◆ **Work request**:
Output each record exactly. Leave none out.
════
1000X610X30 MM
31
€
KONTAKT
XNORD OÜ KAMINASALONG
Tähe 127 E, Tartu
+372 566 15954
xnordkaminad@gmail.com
════
◆ **Exercise output**:
1000X610X30 MM
31
€
KONTAKT
XNORD OÜ KAMINASALONG
Tähe 127 E, Tartu
+372 566 15954
xnordkaminad@gmail.com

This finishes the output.